The exercise:
Answer these from the film text below:
(a) Who directed Zathura?
(b) What Entertainment score does the text give?
(c) In what year was Zatoichi Challenged released?

Review: Zathura, a thrilling kids adventure through the dangers of space, feels vaguely familiar and indeed comparisons to Jumanji will be inevitable half-way through the film. Taking the clichés of the space opera genre circa 1950's serials, the game puts its two youngsters through a myriad dangers, from a meteor shower that bursts holes in their living room, to a crazed robot, ending with an invasion by lizard-men. The narrative is surprisingly eager to revive some very '80s style of storytelling, reminding one of kids flicks like the The Goonies and Explorers, but of course the effects and polish of the film are quite superior. The retro feel of the film, including the beautifully created hand-cranked board game, the giant robot, and the artistic design of the house are simply grand. Director Favreau (Elf, Made) does well with the heavy CGI action bits and cranks the suspense on occasion, yet ensuring that the comic moments stand out amongst the adventure. Thankfully, there's also some clever moments that add some adult wit to the affair. If the dramatic elements are limited to the usual conflict and resolution of sibling rivalry, the final (required) emotional climax is a nice touch. The two child actors, as bickering young brothers, and Shepard, as a long-lost astronaut who drops in to save them, won't win any acting awards but they're well chosen for the roles. Though it may not be fast-moving enough for older kids, and some youngsters may stress over some of the creatures, Zathura is fun and engaging family fare in the best sense.
Entertainment: 6/10

Zatoichi Challenged (Japan - 1967)
Starring: Shintarô Katsu, Jushiro Konoe, Miwa Takada 
Director: Kenji Misumi
Plot: After promising a dying woman to return her son to his father, a blind masseur treks to a neighboring village only to find that the man is an artist under servitude to a Yakuza boss.

Data supplied:
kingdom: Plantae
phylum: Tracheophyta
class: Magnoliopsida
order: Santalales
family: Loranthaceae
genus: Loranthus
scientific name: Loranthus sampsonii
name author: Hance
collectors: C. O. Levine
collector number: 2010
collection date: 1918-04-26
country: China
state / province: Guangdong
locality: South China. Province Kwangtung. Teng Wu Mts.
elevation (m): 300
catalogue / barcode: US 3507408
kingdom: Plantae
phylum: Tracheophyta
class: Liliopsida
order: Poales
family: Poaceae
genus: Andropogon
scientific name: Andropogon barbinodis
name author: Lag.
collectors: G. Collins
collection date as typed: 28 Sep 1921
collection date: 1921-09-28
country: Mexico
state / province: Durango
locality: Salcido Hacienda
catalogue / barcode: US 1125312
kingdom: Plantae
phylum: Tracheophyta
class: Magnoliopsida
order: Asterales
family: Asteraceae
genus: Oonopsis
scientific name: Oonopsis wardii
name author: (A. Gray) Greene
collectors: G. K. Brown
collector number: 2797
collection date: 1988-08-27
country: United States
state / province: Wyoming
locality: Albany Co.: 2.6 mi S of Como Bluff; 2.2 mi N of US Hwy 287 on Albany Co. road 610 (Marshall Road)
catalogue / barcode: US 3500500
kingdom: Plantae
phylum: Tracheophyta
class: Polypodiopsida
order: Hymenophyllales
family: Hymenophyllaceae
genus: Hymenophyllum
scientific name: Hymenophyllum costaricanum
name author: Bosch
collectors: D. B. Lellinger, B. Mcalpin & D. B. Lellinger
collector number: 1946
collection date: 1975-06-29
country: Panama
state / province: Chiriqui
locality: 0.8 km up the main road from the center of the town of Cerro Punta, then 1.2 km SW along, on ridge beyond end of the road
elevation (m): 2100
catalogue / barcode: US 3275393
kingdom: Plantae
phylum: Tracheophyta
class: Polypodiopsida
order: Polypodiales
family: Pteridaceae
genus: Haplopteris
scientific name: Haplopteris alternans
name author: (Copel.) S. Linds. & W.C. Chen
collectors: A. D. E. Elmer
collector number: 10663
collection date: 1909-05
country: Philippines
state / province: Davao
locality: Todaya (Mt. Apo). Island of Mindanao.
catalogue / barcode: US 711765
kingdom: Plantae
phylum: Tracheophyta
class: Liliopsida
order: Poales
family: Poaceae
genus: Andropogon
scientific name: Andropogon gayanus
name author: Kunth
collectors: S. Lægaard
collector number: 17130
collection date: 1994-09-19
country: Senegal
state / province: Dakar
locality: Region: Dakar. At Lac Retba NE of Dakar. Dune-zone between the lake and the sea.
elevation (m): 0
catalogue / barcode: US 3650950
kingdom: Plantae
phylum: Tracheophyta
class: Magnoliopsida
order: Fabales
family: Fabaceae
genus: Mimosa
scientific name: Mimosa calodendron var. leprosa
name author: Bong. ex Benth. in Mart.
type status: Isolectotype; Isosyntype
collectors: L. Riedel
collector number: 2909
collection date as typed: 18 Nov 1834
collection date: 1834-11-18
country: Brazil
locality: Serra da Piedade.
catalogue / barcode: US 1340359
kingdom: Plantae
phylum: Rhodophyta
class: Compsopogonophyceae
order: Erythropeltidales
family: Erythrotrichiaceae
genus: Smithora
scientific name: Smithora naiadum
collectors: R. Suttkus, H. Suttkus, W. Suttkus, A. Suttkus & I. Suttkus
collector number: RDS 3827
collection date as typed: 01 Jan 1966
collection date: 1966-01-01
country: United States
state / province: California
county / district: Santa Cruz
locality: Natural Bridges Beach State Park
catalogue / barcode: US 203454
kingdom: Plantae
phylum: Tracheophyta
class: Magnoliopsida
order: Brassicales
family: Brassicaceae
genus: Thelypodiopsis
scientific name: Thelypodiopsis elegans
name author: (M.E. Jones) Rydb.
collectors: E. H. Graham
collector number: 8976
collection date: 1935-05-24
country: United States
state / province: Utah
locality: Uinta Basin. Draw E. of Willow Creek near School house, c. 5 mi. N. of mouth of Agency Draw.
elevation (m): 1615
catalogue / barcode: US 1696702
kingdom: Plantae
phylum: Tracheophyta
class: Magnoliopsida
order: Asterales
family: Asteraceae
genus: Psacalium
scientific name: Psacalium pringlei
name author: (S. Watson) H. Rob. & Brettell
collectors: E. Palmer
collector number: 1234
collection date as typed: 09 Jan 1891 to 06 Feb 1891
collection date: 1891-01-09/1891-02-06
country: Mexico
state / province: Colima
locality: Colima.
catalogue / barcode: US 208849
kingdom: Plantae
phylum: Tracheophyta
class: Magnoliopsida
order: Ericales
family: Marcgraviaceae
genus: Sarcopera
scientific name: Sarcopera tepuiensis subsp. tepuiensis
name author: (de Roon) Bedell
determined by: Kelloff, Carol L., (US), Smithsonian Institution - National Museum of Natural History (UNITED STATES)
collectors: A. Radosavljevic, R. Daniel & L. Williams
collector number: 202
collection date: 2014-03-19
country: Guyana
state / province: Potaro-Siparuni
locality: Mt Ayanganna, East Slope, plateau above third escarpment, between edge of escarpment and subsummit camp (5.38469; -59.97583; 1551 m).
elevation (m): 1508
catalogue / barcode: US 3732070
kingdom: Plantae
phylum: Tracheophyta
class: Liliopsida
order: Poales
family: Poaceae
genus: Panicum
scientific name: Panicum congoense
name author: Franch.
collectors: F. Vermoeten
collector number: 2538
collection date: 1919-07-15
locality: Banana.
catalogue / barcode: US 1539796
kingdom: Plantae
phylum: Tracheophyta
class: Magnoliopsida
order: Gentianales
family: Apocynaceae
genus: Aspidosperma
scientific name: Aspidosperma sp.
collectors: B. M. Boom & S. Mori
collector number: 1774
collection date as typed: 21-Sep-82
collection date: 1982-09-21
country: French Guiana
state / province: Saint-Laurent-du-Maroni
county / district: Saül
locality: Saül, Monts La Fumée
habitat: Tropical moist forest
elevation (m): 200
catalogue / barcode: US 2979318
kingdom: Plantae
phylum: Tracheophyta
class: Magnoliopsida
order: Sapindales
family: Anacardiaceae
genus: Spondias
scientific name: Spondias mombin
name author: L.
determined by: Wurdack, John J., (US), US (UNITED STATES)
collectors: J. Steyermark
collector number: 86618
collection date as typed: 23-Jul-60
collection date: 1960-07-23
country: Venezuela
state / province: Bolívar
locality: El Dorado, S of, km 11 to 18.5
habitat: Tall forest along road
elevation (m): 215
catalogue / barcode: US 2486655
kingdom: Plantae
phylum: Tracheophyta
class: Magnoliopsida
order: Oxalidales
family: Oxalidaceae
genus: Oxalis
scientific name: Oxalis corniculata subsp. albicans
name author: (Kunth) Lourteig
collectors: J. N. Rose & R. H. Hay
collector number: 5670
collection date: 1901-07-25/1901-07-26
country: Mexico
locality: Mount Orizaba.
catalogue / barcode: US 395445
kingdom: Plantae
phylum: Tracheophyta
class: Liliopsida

Expected answer:
(a) Favreau
(b) 6/10
(c) 1967